» Document passage
When I Cried Over Our Autism Diagnosis at Preschool Pickup, My Son Gave Me Hope
I am picking up my son Mikey at his preschool.
As always, it’s chaotic: the crunch of parents, the long sign-out line, backpacks and cubbies and standing room only in the small office.
Today, though, is harder than usual. Drop off and pick all week have been harder than usual because I am barely hanging on.
As Sam, my 1-year-old, kicks and struggles in my arms to get down, I half-realize the preschool director is looking at me. She is regal in a way that’s unusual for this bland suburb: South African accent, tweed jacket and brooch — sharp contrast to my cheap t-shirt and jeans.
I flash her the quick half-smile you give people you don’t know that well. Normally she would just nod politely back. Today, though, she keeps looking for a long moment over her bifocals. I rack my brain to remember if we’d paid tuition last week.
“We’re thinking about you,” she says, approaching. “That’s hard. That’s tough stuff.”

» Your tasks
1. Answer these questions about the preschool pickup essay.
(a) What is the name of the son being picked up at preschool?
(b) How old is Sam?
(c) Besides a brooch, what is the preschool director wearing?
2. Repeat the section of the preschool pickup essay starting with "When I Cried" and going on through "barely hanging on.".

» Listed records
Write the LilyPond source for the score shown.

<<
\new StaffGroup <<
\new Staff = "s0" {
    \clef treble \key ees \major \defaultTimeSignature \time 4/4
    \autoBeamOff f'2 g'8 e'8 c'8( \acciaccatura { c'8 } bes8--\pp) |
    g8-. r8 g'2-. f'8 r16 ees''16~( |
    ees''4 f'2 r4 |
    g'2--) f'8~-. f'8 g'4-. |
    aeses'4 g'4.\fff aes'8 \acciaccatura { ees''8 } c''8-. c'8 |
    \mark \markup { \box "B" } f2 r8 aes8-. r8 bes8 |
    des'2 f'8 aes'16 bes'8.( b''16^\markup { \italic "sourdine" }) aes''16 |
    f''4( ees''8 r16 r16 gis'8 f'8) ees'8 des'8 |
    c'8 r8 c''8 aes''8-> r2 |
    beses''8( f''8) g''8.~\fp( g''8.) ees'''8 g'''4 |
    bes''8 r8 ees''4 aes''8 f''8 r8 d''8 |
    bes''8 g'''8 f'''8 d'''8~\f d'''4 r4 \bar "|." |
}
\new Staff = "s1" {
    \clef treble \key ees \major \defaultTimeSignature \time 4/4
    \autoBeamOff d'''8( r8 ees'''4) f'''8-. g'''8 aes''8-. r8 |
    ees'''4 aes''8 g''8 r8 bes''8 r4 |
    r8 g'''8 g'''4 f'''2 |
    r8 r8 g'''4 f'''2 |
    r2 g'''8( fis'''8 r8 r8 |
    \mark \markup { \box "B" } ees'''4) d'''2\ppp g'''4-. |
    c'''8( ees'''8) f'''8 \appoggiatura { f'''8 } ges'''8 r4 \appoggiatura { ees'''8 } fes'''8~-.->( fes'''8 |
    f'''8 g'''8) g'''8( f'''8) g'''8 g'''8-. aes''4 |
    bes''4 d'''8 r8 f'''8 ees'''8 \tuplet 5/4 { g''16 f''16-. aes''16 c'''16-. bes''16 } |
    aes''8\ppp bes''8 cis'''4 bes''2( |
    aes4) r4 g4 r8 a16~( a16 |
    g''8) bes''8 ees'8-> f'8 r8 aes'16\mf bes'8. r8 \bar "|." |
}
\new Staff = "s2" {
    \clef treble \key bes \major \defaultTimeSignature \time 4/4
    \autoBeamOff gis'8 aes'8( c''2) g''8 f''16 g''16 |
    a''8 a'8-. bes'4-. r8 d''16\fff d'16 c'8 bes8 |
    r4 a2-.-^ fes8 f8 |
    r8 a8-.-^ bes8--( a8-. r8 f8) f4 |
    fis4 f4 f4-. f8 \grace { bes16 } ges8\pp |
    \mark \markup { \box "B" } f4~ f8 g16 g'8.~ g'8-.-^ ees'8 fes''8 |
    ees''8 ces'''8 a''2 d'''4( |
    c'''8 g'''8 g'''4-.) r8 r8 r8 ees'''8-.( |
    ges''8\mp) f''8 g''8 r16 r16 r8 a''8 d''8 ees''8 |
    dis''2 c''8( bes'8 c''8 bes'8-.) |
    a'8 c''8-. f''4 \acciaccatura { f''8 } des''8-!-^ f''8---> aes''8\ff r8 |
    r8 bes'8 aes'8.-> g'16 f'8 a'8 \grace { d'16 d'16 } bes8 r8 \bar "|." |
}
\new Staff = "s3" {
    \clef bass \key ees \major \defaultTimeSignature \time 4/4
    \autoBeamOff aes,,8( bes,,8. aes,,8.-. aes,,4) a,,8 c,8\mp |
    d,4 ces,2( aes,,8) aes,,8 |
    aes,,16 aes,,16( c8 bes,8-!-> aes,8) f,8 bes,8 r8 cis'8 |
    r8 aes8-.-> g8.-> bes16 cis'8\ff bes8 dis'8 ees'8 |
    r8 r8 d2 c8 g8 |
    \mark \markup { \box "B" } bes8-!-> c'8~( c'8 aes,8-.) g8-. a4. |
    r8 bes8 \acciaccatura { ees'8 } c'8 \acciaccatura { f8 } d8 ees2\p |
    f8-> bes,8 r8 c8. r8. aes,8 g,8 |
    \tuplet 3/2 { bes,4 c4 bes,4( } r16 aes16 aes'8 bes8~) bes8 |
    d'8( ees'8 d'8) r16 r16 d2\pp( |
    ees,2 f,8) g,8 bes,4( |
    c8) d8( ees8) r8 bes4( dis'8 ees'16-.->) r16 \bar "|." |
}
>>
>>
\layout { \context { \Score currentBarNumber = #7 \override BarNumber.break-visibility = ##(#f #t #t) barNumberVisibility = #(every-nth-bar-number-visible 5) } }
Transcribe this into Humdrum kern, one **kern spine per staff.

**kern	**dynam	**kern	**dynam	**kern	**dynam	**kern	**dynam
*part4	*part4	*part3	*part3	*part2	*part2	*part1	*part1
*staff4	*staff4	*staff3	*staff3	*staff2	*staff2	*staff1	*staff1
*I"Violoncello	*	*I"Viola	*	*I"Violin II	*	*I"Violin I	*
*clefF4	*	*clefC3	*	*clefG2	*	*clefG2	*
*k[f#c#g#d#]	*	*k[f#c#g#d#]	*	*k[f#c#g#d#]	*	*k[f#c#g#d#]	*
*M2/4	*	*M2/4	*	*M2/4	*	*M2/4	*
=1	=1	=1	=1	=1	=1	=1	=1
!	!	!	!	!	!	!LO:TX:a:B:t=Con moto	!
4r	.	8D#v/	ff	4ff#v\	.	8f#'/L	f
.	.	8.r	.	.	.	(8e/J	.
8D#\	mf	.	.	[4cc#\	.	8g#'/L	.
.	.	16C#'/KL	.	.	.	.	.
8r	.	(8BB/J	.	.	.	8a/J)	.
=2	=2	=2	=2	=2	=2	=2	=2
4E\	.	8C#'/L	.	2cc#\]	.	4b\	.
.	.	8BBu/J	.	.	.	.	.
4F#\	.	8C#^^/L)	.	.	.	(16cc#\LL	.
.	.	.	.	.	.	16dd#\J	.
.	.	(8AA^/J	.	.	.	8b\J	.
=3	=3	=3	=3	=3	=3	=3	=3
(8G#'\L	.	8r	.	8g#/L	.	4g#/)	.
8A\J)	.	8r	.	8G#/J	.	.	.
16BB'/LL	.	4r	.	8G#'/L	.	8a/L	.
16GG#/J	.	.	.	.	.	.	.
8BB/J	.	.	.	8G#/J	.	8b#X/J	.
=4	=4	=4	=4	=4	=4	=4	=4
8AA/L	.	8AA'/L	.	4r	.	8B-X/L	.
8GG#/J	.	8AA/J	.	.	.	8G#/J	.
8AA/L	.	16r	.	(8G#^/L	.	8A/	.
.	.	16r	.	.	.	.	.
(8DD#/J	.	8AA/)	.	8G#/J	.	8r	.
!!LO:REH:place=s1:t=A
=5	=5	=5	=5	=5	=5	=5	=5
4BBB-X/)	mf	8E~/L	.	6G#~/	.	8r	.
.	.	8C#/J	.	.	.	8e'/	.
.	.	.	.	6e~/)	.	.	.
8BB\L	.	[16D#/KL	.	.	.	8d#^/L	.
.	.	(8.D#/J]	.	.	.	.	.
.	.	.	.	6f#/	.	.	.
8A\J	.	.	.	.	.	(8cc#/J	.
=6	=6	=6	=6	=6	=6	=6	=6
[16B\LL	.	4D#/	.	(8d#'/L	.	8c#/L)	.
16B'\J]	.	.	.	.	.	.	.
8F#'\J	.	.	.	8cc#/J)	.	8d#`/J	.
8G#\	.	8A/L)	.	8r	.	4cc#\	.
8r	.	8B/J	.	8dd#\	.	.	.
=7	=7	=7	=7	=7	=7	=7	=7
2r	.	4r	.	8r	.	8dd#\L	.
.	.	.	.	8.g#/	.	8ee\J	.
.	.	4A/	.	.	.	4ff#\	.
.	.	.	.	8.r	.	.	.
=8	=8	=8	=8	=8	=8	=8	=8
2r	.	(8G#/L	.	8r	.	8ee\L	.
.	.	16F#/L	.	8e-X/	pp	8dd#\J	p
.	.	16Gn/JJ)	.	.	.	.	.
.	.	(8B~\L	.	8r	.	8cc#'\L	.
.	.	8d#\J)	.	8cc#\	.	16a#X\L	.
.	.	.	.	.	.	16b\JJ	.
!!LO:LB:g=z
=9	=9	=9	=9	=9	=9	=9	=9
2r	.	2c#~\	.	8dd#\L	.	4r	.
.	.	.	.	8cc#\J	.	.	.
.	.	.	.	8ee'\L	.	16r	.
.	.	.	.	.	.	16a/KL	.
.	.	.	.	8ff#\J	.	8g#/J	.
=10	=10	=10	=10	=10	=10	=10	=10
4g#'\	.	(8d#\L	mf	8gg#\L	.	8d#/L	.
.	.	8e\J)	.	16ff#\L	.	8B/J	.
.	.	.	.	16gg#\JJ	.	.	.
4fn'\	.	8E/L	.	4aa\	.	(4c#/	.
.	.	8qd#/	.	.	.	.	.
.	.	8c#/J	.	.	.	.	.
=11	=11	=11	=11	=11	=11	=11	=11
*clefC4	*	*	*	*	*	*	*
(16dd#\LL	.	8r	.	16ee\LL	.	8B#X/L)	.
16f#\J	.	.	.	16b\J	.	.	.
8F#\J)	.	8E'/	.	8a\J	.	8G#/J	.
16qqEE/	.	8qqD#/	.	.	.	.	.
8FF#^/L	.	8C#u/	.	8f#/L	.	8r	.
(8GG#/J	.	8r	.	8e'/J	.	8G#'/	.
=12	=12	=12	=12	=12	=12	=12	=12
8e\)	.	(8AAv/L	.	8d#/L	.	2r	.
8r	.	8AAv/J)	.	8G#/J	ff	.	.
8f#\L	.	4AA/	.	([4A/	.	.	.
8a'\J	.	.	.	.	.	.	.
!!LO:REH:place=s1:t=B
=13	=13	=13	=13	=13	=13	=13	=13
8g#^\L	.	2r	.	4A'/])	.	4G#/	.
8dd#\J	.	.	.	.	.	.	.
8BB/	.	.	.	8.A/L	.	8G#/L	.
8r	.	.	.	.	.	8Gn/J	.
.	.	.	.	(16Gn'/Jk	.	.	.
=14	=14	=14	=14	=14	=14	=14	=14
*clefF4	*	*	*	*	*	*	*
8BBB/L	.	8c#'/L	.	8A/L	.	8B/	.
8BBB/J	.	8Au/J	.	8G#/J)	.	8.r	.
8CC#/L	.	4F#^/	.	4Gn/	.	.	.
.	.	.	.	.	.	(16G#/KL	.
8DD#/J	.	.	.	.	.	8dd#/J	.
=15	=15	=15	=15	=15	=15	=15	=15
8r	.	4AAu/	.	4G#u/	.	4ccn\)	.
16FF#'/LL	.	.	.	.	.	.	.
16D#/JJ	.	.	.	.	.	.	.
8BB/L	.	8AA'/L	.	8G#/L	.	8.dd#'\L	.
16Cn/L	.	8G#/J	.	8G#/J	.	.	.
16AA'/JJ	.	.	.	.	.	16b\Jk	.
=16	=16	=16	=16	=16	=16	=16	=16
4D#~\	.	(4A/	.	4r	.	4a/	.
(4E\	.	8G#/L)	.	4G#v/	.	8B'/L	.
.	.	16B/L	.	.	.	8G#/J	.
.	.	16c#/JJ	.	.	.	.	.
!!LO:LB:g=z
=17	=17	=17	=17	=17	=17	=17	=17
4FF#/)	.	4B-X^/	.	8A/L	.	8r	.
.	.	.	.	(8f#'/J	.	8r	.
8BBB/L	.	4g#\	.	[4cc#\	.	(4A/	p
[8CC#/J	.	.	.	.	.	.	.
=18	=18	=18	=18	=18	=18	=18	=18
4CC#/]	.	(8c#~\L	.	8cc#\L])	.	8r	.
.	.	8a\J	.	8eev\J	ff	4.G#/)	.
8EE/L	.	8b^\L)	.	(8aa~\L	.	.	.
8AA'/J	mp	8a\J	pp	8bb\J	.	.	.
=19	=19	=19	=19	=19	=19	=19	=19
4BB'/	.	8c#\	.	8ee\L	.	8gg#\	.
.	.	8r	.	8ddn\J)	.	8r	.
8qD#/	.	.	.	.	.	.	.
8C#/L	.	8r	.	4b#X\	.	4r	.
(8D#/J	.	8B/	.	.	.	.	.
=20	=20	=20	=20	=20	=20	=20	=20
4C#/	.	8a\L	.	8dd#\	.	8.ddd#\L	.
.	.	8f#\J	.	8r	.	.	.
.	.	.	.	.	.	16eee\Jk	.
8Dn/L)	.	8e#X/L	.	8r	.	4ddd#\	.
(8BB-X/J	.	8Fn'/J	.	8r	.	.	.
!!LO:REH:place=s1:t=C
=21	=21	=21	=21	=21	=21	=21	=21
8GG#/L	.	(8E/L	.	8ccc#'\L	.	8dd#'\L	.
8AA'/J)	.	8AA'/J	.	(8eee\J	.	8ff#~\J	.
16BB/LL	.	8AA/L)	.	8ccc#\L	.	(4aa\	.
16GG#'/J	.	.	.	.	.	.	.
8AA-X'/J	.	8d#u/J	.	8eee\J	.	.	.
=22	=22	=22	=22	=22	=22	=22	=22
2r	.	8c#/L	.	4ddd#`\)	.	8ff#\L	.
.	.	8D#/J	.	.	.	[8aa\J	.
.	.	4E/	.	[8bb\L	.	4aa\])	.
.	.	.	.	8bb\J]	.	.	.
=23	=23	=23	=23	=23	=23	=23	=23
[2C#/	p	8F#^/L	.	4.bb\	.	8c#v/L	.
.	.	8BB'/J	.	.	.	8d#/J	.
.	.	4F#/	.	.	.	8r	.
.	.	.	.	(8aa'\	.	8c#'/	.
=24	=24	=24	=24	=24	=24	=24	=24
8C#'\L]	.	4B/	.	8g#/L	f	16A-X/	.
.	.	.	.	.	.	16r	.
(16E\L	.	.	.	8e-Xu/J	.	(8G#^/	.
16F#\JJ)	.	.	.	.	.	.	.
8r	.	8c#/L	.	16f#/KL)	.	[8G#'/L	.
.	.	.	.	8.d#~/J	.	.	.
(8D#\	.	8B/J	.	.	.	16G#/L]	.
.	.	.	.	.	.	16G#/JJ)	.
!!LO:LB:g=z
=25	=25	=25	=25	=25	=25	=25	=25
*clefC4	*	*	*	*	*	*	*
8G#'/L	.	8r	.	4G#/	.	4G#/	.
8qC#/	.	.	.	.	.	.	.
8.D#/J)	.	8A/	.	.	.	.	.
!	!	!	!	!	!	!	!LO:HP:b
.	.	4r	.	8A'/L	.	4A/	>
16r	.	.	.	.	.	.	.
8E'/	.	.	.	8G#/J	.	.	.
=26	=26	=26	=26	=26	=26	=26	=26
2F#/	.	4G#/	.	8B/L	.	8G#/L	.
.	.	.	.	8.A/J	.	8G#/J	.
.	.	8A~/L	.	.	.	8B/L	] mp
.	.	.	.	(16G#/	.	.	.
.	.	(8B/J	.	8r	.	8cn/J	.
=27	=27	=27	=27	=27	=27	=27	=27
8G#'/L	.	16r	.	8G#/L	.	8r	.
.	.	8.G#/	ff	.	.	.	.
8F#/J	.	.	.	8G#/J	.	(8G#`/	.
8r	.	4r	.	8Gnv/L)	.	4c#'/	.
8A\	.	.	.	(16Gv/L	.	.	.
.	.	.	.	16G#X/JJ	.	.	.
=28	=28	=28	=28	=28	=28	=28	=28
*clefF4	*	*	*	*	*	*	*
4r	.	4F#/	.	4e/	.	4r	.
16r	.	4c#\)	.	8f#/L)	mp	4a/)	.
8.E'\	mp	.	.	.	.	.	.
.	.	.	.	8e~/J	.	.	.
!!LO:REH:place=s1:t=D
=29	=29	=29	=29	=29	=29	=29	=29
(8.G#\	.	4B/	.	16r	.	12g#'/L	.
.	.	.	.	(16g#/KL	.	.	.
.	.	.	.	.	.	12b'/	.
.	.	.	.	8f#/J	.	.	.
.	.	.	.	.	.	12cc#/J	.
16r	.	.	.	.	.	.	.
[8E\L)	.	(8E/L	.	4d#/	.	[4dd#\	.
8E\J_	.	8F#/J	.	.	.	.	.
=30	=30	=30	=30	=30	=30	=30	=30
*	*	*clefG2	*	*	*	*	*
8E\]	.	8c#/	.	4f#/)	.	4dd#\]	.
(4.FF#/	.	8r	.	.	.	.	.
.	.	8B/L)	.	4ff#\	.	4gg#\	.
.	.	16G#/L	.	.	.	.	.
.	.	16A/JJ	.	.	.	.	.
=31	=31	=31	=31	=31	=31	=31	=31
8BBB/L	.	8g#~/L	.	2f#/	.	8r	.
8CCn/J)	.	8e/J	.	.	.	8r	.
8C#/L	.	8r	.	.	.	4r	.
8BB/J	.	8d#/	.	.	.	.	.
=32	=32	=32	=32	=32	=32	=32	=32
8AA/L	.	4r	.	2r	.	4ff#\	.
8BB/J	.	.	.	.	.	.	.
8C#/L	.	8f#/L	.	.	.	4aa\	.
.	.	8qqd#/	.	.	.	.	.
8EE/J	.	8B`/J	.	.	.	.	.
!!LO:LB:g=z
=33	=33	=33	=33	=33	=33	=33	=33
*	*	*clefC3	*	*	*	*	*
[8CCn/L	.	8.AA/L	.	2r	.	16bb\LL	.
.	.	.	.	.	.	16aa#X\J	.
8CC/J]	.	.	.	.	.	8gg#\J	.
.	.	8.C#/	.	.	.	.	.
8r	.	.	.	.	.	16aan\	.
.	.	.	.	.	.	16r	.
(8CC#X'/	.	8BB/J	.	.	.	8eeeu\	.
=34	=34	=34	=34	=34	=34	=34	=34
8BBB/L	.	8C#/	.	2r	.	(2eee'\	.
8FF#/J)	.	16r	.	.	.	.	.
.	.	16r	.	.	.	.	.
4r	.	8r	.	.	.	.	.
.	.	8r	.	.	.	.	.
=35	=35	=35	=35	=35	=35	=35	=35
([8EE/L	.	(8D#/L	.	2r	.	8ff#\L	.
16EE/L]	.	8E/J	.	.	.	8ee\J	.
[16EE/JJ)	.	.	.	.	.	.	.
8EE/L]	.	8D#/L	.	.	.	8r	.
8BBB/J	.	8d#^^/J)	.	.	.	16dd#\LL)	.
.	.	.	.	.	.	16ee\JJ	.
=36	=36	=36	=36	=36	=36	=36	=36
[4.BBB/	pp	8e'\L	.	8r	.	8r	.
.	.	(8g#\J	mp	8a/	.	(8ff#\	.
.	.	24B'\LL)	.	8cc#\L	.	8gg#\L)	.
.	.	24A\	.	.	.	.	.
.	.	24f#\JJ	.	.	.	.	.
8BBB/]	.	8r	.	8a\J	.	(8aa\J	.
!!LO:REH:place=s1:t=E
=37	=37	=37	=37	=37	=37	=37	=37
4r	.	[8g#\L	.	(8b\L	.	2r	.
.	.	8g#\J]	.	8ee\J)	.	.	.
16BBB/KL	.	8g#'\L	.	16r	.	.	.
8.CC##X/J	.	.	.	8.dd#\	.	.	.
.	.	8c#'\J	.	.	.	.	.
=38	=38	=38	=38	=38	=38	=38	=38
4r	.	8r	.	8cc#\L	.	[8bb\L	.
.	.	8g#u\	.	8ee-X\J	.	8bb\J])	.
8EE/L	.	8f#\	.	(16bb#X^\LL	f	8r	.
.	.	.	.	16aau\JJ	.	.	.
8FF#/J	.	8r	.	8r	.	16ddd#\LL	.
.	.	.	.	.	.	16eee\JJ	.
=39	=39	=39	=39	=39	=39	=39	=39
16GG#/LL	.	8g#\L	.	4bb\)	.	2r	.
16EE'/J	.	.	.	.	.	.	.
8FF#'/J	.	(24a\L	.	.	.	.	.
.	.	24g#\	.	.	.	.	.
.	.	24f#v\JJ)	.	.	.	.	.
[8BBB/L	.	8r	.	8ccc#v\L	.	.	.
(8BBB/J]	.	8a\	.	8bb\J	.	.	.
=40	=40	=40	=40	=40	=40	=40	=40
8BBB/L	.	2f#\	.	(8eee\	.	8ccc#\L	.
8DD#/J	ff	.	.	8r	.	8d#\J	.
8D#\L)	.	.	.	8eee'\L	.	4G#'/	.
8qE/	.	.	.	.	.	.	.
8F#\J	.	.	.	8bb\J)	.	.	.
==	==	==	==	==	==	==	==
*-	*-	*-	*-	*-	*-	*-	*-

» Written answers
1.
(a) Mikey
(b) 1 year old
(c) A tweed jacket

2.
When I Cried Over Our Autism Diagnosis at Preschool Pickup, My Son Gave Me Hope
I am picking up my son Mikey at his preschool.
As always, it’s chaotic: the crunch of parents, the long sign-out line, backpacks and cubbies and standing room only in the small office.
Today, though, is harder than usual. Drop off and pick all week have been harder than usual because I am barely hanging on.